The festival grounds are much like our own folk festivals, dozens of vendors hawking everything from JT T shirts to typical ex hippie paraphernalia and clothing. The track between the displays is churned mud and it wasn't long before the inevitable mud started to climb the inside of trouser legs. The rain had just ended and, in a god-like fashion, the bigtop was blessed with a huge rainbow ending above the highest point of the tent, the pot of gold waiting for us all inside.

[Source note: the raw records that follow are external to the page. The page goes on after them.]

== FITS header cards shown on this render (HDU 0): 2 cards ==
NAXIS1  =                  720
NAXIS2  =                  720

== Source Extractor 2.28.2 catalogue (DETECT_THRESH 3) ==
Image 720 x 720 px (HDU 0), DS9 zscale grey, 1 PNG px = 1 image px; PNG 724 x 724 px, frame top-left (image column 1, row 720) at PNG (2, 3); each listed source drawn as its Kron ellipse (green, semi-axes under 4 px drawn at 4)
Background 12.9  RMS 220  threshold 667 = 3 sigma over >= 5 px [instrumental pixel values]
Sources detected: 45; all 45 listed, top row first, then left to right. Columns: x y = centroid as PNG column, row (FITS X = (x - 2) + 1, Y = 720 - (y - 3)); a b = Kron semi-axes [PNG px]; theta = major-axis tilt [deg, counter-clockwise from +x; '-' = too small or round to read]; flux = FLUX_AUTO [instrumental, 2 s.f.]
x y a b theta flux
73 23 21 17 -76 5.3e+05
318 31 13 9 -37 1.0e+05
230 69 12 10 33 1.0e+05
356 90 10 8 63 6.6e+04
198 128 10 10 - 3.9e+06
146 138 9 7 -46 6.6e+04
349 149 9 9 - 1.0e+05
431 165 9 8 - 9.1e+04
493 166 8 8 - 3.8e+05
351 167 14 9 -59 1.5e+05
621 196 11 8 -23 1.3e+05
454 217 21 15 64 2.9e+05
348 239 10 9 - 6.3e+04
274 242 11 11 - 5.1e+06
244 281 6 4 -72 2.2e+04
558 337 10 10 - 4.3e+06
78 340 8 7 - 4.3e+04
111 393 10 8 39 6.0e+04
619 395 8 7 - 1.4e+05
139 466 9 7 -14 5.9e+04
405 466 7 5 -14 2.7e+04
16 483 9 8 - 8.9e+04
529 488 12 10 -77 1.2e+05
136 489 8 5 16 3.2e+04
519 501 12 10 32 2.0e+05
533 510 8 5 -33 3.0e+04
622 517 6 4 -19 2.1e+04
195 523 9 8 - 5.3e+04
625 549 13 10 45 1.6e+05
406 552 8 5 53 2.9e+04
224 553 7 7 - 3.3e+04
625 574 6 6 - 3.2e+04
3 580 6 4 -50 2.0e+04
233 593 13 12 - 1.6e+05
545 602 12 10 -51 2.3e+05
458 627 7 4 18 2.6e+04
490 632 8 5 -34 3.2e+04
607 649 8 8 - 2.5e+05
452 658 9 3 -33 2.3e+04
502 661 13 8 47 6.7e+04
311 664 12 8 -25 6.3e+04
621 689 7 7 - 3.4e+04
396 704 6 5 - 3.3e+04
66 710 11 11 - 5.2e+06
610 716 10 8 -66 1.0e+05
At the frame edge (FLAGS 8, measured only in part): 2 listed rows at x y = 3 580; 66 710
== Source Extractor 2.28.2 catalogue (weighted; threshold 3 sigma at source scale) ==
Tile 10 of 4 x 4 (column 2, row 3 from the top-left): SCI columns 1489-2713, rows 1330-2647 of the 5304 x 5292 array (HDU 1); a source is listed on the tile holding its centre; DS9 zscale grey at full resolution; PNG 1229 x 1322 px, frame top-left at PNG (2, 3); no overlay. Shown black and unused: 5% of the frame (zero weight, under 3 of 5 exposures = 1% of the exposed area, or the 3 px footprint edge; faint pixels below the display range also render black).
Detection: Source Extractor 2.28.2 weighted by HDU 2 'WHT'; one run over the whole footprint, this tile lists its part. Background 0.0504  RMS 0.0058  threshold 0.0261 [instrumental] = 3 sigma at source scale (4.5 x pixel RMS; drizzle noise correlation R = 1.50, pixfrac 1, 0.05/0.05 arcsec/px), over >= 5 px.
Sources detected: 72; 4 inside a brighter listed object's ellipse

Jethro Tull were phenomenal, Ian Anderson outstanding as he contorted, danced, and slithered across the stage making the finest music with his trademark flute. One old favourite after a another caused time to speed up as the performance raced to it's climatic end and a huge outcry for more. The crowds cacophony was quickly rewarded with the return of the band and an even more rousing rendition of Aqualung. Following the song, Jethro Tull exited with hands held skyward in Churcillish Victory signs and the crowd exited ever so Britishly into the nights darkness. A great evening for all, and the happiest of all was me Bruva.